«Il n'est pas dit que la réforme sera abrogée» : Éric Ciotti contredit le RN sur les retraites

Un épais brouillard s’est invité sur l’alliance que le président des Républicains Éric Ciotti a conclue avec le Rassemblement national, en vue des législatives du 30 juin et 7 juillet prochains. Quid de la réforme des retraites adoptée en 2023, qui repoussait l’âge légal de départ à 64 ans, si la coalition du «camp national» remportait ce scrutin anticipé ? Lors des débats qui ont agité le pays il y a un an et demi, les positions étaient pour le moins irréconciliables. Si le parti à la flamme était partisan d'un seuil allant de 60 à 62 ans selon le nombre de trimestre cotisés, une majorité des lieutenants LR, eux, dénonçaient un aggiornamento trop modéré. Et prônait un départ à 65 ans.

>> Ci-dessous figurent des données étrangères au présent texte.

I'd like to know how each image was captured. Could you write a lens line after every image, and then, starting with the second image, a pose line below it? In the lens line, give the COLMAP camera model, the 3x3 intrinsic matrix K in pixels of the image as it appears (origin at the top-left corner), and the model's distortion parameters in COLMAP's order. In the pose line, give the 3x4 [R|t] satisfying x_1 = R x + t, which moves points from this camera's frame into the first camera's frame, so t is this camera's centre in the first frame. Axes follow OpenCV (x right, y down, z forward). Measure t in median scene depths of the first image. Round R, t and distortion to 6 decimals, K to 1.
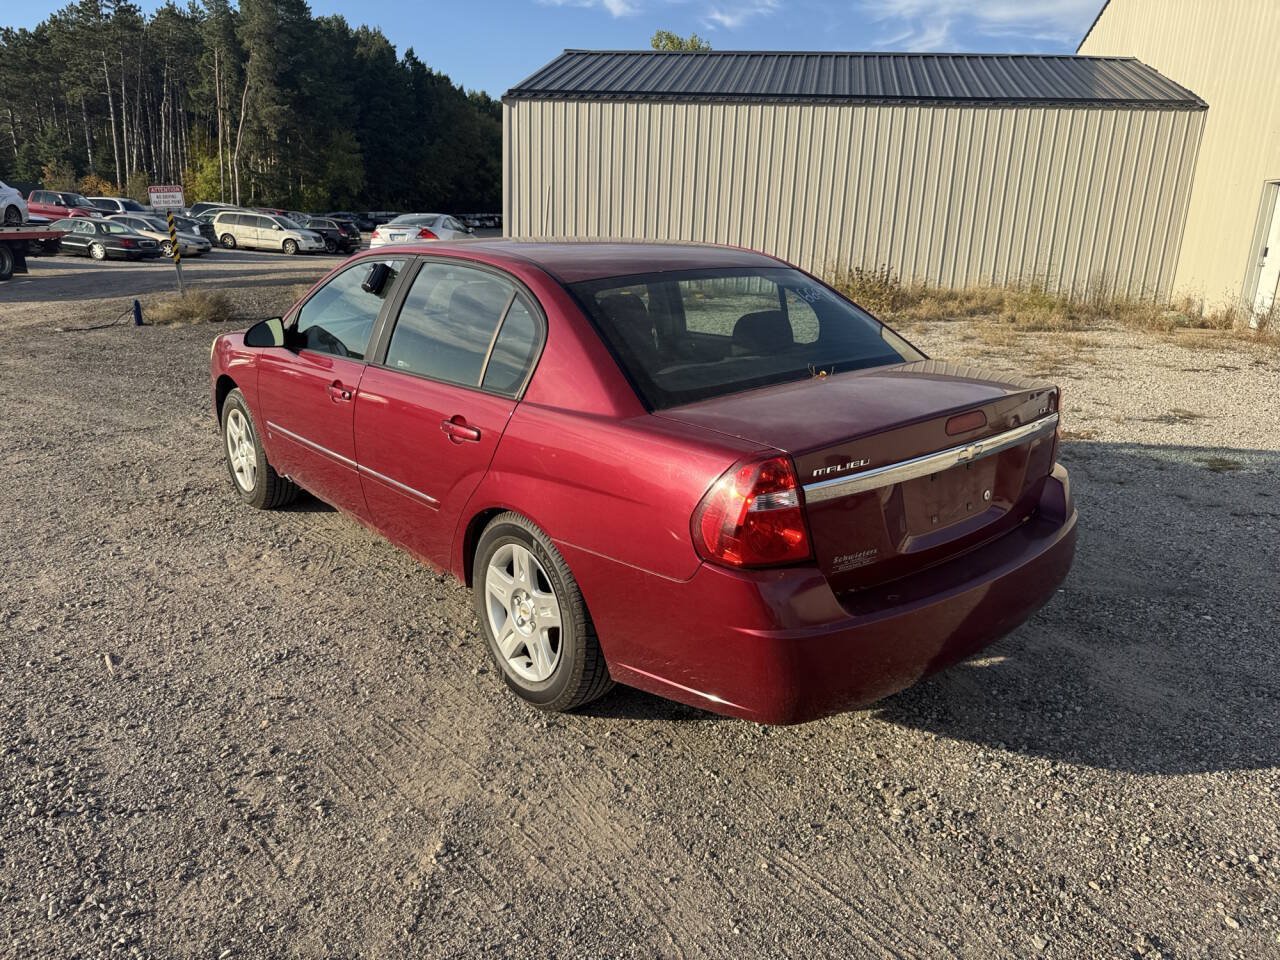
lens RADIAL K [[933.1, 0, 640.0], [0, 933.1, 480.0], [0, 0, 1]] dist [0.013639, -0.022269]
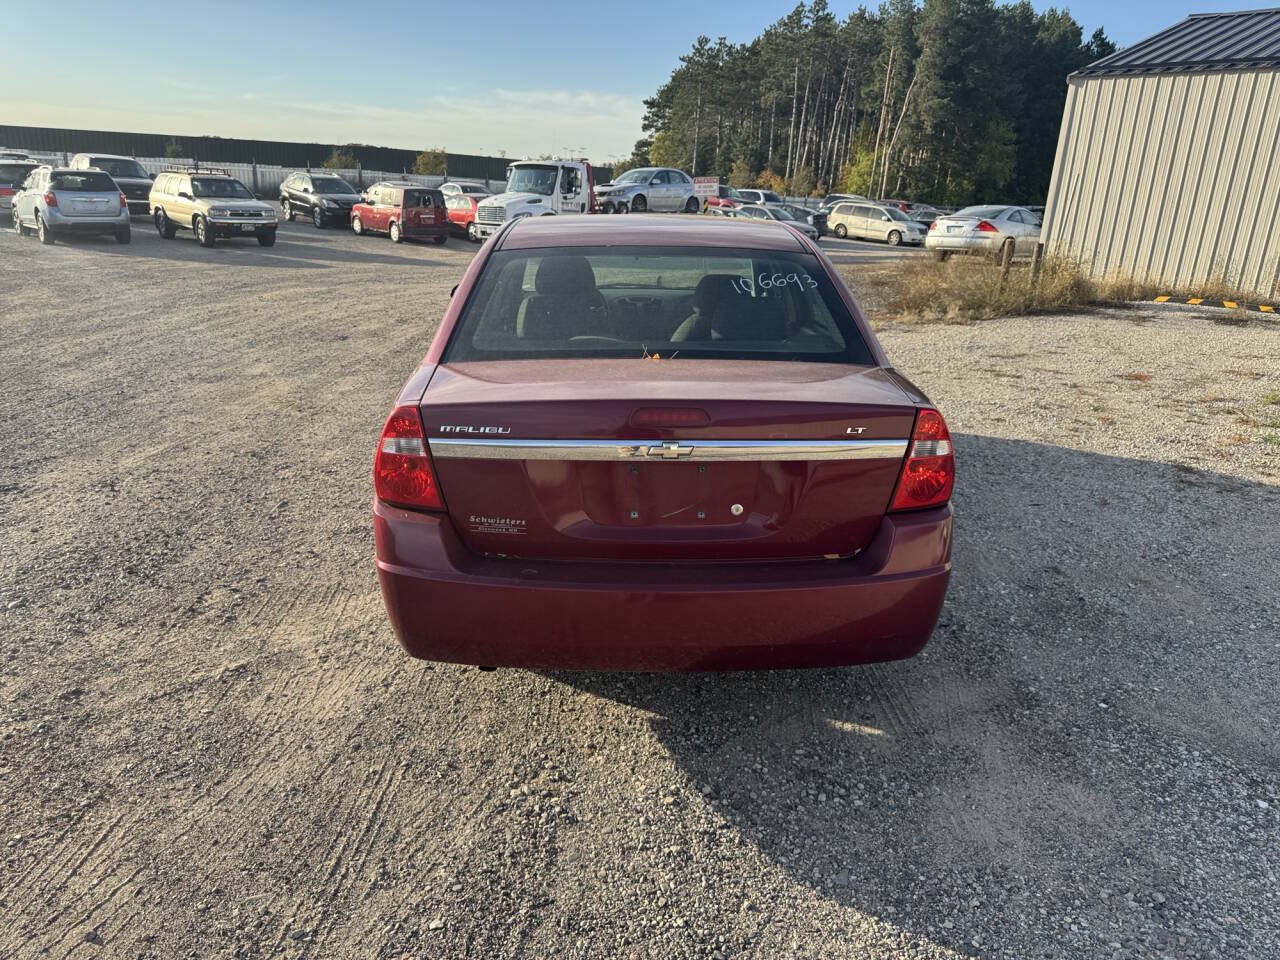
lens RADIAL K [[934.3, 0, 635.1], [0, 934.3, 488.2], [0, 0, 1]] dist [0.030180, -0.040695]
pose [[0.766770, 0.198094, -0.610591, 0.066708], [-0.190593, 0.978555, 0.078130, -0.004343], [0.612974, 0.056466, 0.788082, 0.019444]]
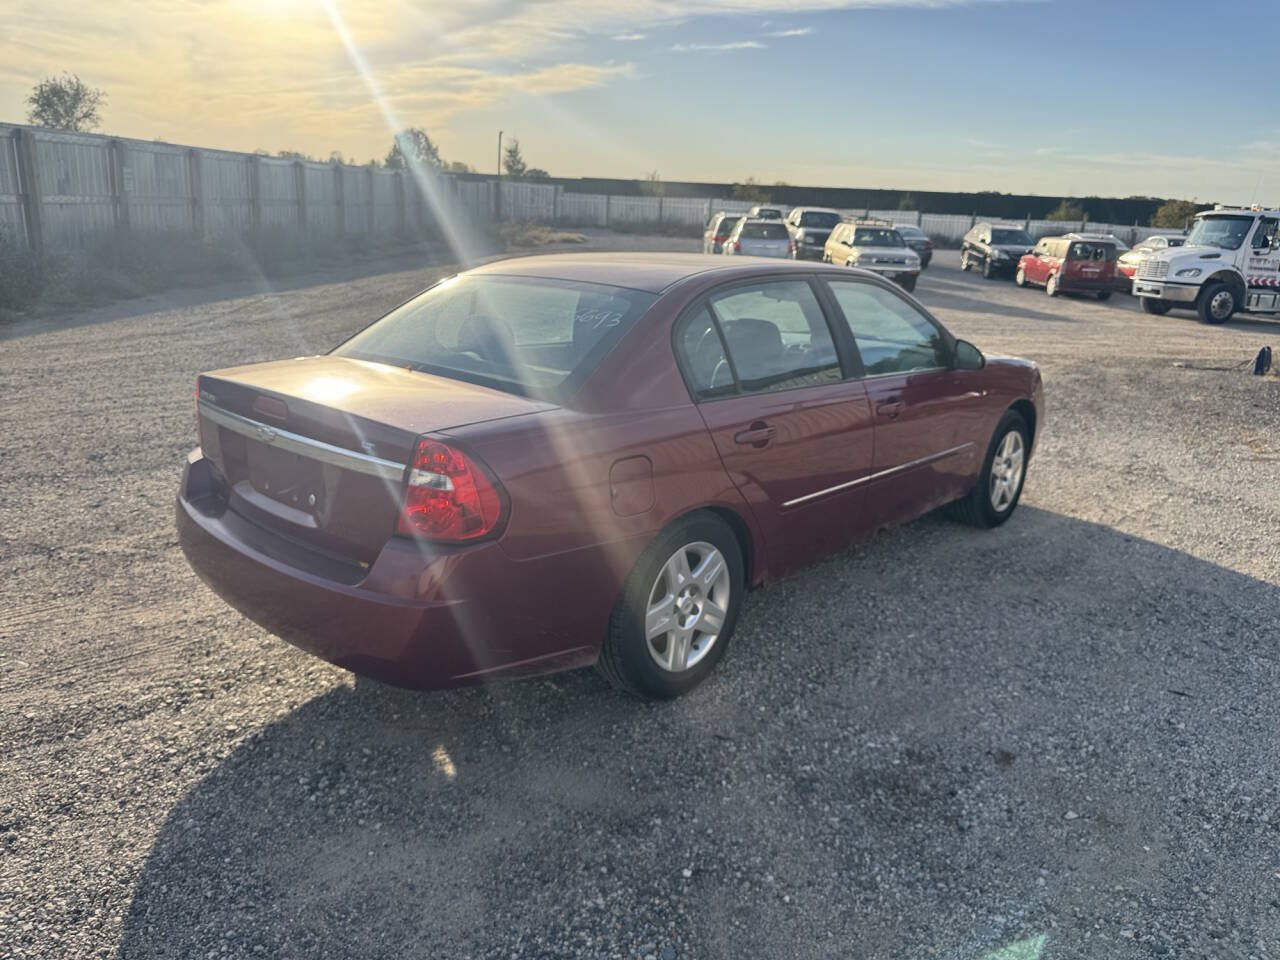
lens RADIAL K [[934.3, 0, 635.1], [0, 934.3, 488.2], [0, 0, 1]] dist [0.030180, -0.040695]
pose [[0.088763, 0.263563, -0.960550, 0.107526], [-0.307898, 0.924386, 0.225188, -0.025552], [0.947270, 0.275763, 0.163202, 0.091775]]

Comment gouverner avec une telle différence idéologique ? Invité du «20 heures» de France 2 lundi soir, le député des Alpes-Maritimes a affirmé qu’«il n’est pas dit que la réforme des retraites sera abrogée.» «Il y a une interrogation sur les carrières longues, pour ceux qui ont commencé très tôt», a-t-il fait encore valoir. Après un premier temps dédié «l’urgence», l’alliance, hypothétiquement victorieuse, verra si «elle a des marges de manœuvre données par un audit sur la vérité des comptes.» Alors qu’une petite musique laissait entendre que les lepénistes abandonneraient l’abrogation promise, une fois arrivés au pouvoir, le patron du RN a fait une mise au point.

«Le temps des réformes»

Dans une interview au Parisien , Jordan Bardella, qui lorgne Matignon, révèle à quoi ressembleraient les premiers mois de son action. Lorsque s’ouvrira le deuxième temps, celui «des réformes», celle des retraites sera bel et bien «abrogée parce qu'elle est inefficace économiquement et injuste socialement.» «Nous permettrons aux carrières longues, ceux qui ont commencé à travailler avant 20 ans, de partir à la retraite avec 40 annuités à un âge légal de départ de 60 ans», détaille-t-il.

Un peu plus tôt, le député sortant RN de la Somme Jean-Philippe Tanguy avait justifié ce calendrier en deux temps pour ne pas «mettre la pagaille» pendant les Jeux olympiques. Une manière de donner une temporalité, après la temporisation de son chef de file Jordan Bardella qui avait jugé cette question «importante» sans être «urgente» la semaine dernière sur France 2. Et de ne pas perdre des électeurs, sensibles à la question sociale, d’ici deux semaines. Une divergence majeure entre les présidents du RN et de LR, qui peut donner du grain à moudre aux oppositions.

Lors de sa conférence de presse mercredi 11 juin, le président de la République avait fait preuve d’ironie. «Monsieur Ciotti voulait aller plus loin encore sur le texte sur les retraites, tandis que Monsieur Bardella défendait 62 ans... Quelle est la cohérence qui unit ces gens pour gouverner?», avait pourfendu le chef de l’État, selon qui le patron de la droite avait fait «un pacte du diable».